Poster
in
Workshop: ML with New Compute Paradigms
DQA: An Efficient Method for Deep Quantization of Deep Neural Network Activations
Wenhao Hu · Paul Henderson · José Cano
Quantization of Deep Neural Network (DNN) activations is a commonly used technique to reduce the memory demand during inference, which can be particularly beneficial on edge devices with limited computational resources. To achieve high accuracy, existing methods rely on expensive mathematical computations or perform extensive online searches for the best hyper-parameters.

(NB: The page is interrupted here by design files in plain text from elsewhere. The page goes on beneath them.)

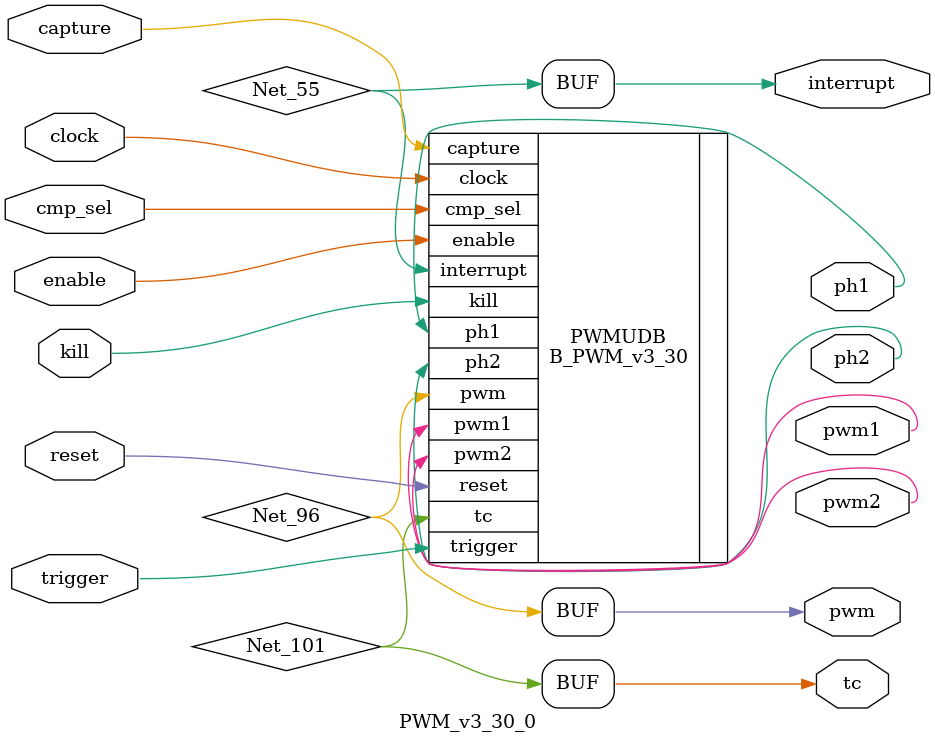
<source format=v>
module PWM_v3_30_0 (
    pwm2,
    tc,
    clock,
    reset,
    pwm1,
    interrupt,
    capture,
    kill,
    enable,
    trigger,
    cmp_sel,
    pwm,
    ph1,
    ph2);
    output      pwm2;
    output      tc;
    input       clock;
    input       reset;
    output      pwm1;
    output      interrupt;
    input       capture;
    input       kill;
    input       enable;
    input       trigger;
    input       cmp_sel;
    output      pwm;
    output      ph1;
    output      ph2;
    parameter Resolution = 8;
          wire  Net_114;
          wire  Net_113;
          wire  Net_107;
          wire  Net_96;
          wire  Net_55;
          wire  Net_57;
          wire  Net_101;
          wire  Net_54;
          wire  Net_63;
    B_PWM_v3_30 PWMUDB (
        .reset(reset),
        .clock(clock),
        .tc(Net_101),
        .pwm1(pwm1),
        .pwm2(pwm2),
        .interrupt(Net_55),
        .kill(kill),
        .capture(capture),
        .enable(enable),
        .cmp_sel(cmp_sel),
        .trigger(trigger),
        .pwm(Net_96),
        .ph1(ph1),
        .ph2(ph2));
    defparam PWMUDB.CaptureMode = 0;
    defparam PWMUDB.CompareStatusEdgeSense = 1;
    defparam PWMUDB.CompareType1 = 1;
    defparam PWMUDB.CompareType2 = 1;
    defparam PWMUDB.DeadBand = 0;
    defparam PWMUDB.DitherOffset = 0;
    defparam PWMUDB.EnableMode = 0;
    defparam PWMUDB.KillMode = 0;
    defparam PWMUDB.PWMMode = 0;
    defparam PWMUDB.Resolution = 8;
    defparam PWMUDB.RunMode = 0;
    defparam PWMUDB.TriggerMode = 0;
    defparam PWMUDB.UseStatus = 1;
	// vmCompare (cy_virtualmux_v1_0)
	assign pwm = Net_96;
	// vmIRQ (cy_virtualmux_v1_0)
	assign interrupt = Net_55;
	// vmTC (cy_virtualmux_v1_0)
	assign tc = Net_101;
    OneTerminal OneTerminal_1 (
        .o(Net_113));
	// FFKillMux (cy_virtualmux_v1_0)
	assign Net_107 = Net_114;
    ZeroTerminal ZeroTerminal_1 (
        .z(Net_114));
endmodule
</source>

However, these expensive operations are impractical on edge devices due to their restricted computation capabilities, memory capacities, and limited energy budgets. Furthermore, many existing methods do not focus on sub-6-bit (or deep) quantization, which is more relevant to resource-constrained edge devices. To fill these gaps, we propose DQA (Deep Quantization of DNN Activations), a new method that focuses on sub-6-bit quantization of activations. DQA leverages simple shifting-based operations and Huffman coding to achieve high accuracy. We evaluate DQA with 3, 4, and 5-bit levels of quantization and three different DNN models on two different datasets for two different tasks, image classification and image segmentation. DQA shows significantly better accuracy (up to 29.28\%) compared to a direct method and NoisyQuant for sub-6-bit quantization.